- [Task requirements]:
Print the records below exactly, and do not carry over any picture.

** Opening Records to process block **

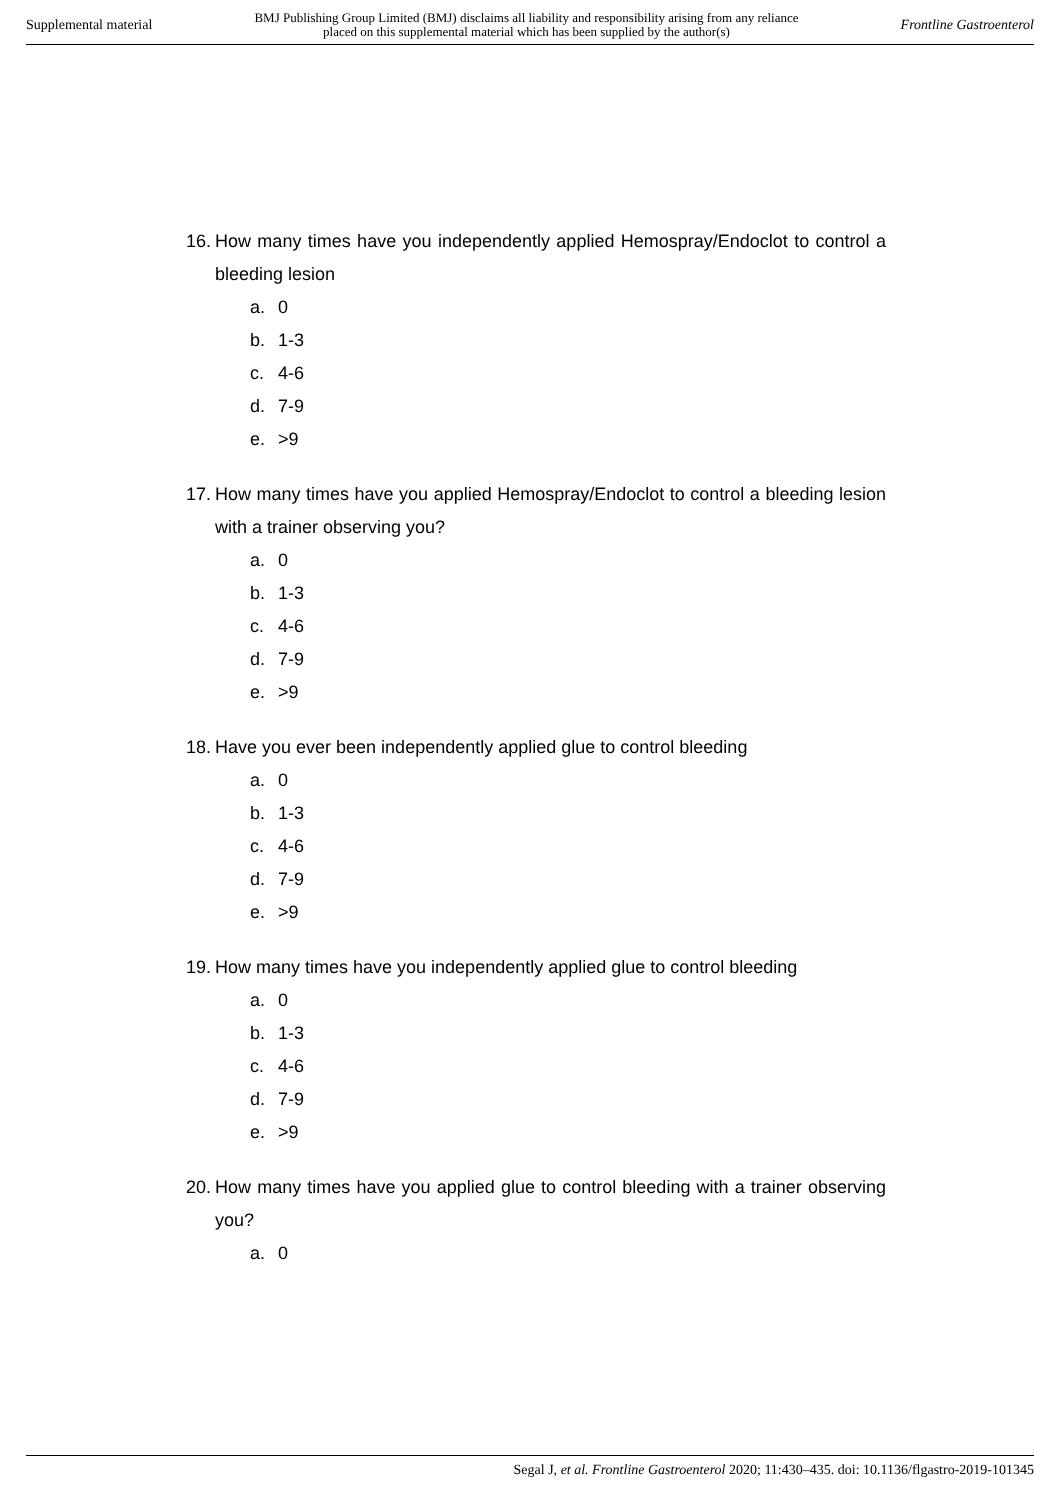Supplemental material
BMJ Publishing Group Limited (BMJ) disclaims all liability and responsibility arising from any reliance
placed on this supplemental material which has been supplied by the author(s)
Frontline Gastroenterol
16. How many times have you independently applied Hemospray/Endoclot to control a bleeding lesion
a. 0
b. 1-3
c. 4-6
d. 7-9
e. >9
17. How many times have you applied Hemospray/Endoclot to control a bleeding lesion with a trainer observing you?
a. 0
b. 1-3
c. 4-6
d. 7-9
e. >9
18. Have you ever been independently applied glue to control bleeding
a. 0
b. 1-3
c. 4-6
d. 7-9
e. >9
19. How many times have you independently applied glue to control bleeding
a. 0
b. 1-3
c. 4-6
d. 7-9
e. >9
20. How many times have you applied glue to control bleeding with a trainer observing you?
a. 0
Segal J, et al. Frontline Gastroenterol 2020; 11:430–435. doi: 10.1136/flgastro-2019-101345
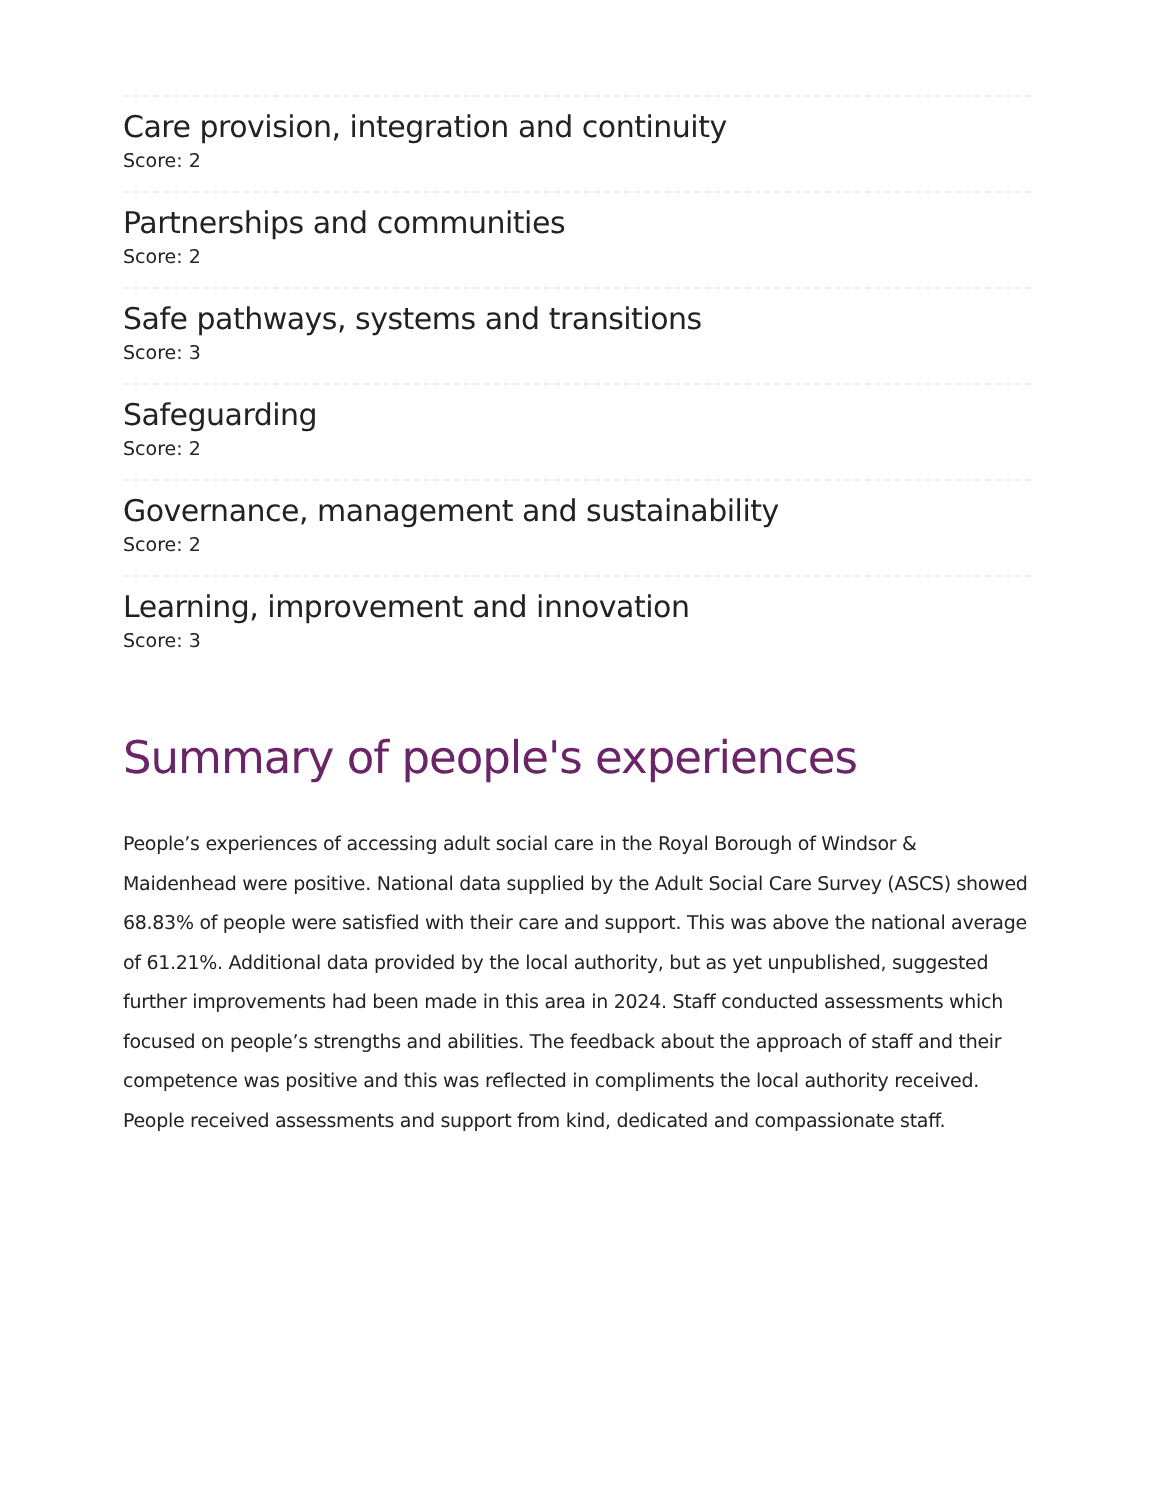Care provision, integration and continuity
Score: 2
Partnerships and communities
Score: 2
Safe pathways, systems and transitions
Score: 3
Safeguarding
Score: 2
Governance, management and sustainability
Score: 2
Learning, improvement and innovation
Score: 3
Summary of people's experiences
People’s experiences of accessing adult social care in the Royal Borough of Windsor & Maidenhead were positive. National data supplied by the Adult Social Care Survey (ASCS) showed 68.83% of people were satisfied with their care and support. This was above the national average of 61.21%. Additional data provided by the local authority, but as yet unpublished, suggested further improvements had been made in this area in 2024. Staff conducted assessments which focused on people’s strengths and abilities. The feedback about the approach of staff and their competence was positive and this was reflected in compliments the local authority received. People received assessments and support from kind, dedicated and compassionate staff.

** Closing Records to process block **

- [Finished exercise]:
Supplemental material
BMJ Publishing Group Limited (BMJ) disclaims all liability and responsibility arising from any reliance
placed on this supplemental material which has been supplied by the author(s)
Frontline Gastroenterol
16. How many times have you independently applied Hemospray/Endoclot to control a bleeding lesion
a. 0
b. 1-3
c. 4-6
d. 7-9
e. >9
17. How many times have you applied Hemospray/Endoclot to control a bleeding lesion with a trainer observing you?
a. 0
b. 1-3
c. 4-6
d. 7-9
e. >9
18. Have you ever been independently applied glue to control bleeding
a. 0
b. 1-3
c. 4-6
d. 7-9
e. >9
19. How many times have you independently applied glue to control bleeding
a. 0
b. 1-3
c. 4-6
d. 7-9
e. >9
20. How many times have you applied glue to control bleeding with a trainer observing you?
a. 0
Segal J, et al. Frontline Gastroenterol 2020; 11:430–435. doi: 10.1136/flgastro-2019-101345
Care provision, integration and continuity
Score: 2
Partnerships and communities
Score: 2
Safe pathways, systems and transitions
Score: 3
Safeguarding
Score: 2
Governance, management and sustainability
Score: 2
Learning, improvement and innovation
Score: 3
Summary of people's experiences
People’s experiences of accessing adult social care in the Royal Borough of Windsor & Maidenhead were positive. National data supplied by the Adult Social Care Survey (ASCS) showed 68.83% of people were satisfied with their care and support. This was above the national average of 61.21%. Additional data provided by the local authority, but as yet unpublished, suggested further improvements had been made in this area in 2024. Staff conducted assessments which focused on people’s strengths and abilities. The feedback about the approach of staff and their competence was positive and this was reflected in compliments the local authority received. People received assessments and support from kind, dedicated and compassionate staff.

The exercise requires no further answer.